I also love hearing snippets of people’s conversations while out places. Some of them are hilarious while others are dramatic and often there is a spark there for a fictional plot or character.
How generous of you to provide a give away once a month for subscribers! that’s so awesome!!
Thanks! I hope the drawing works out well to bring in more readers. Overheard conversation snippets are awesome. A while back, I was a at a bagel shop and sat near a table of maybe si oldtimers who were talking about the good old days. So many potential stories in those overheard threads…
I really enjoyed this blog. I especially liked your description: “…a raconteur of personal upheaval and wanderlust.” Always delighted to learn a new word and hear a new turn of phrase.
Niki, I’m glad I could bring a new word and new turn of phrase. It’s taken me years to be able to formulate a description of myself as a writer that feels accurate and that I can be fairly happy with.
I once wrote an entire play based on a 60 second conversation I overheard in high school. I asked myself as I started to write what those people would be like once they hit their 10 year high school graduation. Would they have matured? Would they still care about the same things as high school? I was only a few years out of high school at the time so imagining the scenario was interesting.
I love all these exercises. I’m sure a couple of big life events like you just had would shake up the inspiration. But it’s great to have ways to go out and seek inspiration when it isn’t there naturally.
Erica, thanks for sharing about the play you wrote. It would be interesting too to go back and write a play with the same slant again, but only now your perspective would be different.
Great suggestions! I’ve written short stories from images. Music, a walk outside, and even television gives me some creative prompts.
Denise, you’ve done some really great song prompts on your blog 🙂
Great ideas here. I’m glad you forged on here and I’m excited about your subscriber contest too!
Christy, I think the subscriber contest is a good idea. I just need to buckle down and work out a solid marketing plan for it.
Such a good collection of ideas for seeking inspiration, Jeri. I usually have too many ideas and need inspiration to figure out what to do with them.
RoseMary, every now and again there is an idea or two that really sticks and those are the ones we decide to fly with.

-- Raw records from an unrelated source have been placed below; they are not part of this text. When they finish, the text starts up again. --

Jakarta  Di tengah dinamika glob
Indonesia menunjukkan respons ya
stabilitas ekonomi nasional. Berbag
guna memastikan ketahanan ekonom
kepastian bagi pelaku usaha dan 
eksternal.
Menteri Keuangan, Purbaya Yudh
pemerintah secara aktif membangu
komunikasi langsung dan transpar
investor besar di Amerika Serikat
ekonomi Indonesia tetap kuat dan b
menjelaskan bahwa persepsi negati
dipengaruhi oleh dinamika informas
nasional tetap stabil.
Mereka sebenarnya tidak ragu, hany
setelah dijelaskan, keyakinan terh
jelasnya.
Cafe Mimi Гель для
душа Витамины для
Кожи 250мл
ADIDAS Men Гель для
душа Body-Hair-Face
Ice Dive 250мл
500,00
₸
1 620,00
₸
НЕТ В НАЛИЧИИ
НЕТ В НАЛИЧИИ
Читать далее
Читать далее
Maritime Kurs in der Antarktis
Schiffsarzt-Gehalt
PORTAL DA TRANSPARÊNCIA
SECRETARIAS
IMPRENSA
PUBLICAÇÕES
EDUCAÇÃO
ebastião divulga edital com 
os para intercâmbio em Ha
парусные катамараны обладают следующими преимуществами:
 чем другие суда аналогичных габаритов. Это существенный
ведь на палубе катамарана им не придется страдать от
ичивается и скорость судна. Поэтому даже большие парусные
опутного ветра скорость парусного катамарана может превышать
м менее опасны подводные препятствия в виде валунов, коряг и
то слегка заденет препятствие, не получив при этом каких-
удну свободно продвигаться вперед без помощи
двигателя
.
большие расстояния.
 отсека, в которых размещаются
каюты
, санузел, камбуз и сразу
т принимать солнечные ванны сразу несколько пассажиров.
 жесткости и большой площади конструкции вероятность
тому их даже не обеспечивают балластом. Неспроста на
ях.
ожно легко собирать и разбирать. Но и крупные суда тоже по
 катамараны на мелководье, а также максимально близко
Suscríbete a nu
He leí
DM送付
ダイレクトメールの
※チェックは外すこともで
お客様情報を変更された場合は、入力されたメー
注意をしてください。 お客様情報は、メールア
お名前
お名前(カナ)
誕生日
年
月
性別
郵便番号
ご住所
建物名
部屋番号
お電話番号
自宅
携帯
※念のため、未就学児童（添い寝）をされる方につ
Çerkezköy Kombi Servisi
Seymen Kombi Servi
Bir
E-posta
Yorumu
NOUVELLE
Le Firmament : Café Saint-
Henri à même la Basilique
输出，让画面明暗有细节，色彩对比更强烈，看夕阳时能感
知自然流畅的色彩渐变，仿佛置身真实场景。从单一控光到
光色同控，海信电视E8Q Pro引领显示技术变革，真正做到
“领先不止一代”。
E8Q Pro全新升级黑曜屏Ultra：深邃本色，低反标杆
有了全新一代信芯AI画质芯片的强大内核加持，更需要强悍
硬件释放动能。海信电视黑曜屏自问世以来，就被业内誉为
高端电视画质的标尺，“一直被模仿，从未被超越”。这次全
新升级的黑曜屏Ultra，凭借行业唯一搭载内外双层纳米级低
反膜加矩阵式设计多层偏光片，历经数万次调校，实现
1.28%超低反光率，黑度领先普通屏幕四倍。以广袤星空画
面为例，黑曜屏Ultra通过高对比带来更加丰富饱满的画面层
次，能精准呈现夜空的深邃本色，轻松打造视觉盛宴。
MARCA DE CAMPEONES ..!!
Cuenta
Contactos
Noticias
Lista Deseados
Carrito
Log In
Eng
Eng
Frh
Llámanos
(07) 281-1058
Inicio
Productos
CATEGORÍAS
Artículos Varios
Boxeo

I too struggle with self-editing as I write. I’ll have to try loop writing.
Donna, self-editing can be the worst, but I’ve learned to make as much peace with it as I can.
I’m reading this while riding an Amtrak across country so your point about traveling really resonates with me at this moment. I love watching the people and hearing snatches of their conversation. So many good stories!
Happy travels! I’ve always wanted to take a long train trip.
Great sources of inspiration! I know one story I had spawned from a line that popped into my head. I then spent the next week trying to figure out how to make it into something bigger.
Loni, isn’t amazing how one line can end up being so fruitful?
You are an amazing teacher in so many ways.
I feel as if I’m writing all day long. I mean, I have the
book inside my head, but it’s all mixed up!
BTW, have you read Big Magic yet? WOWie!! xx
Kim, that’s means a lot that you note I am a good teacher. It’s high-time I start applying all this knowledge to getting my own writing done, eh? I’ve not read Big Magic, but it’s on my audible list. I really enjoy Elizabeth Gilbert.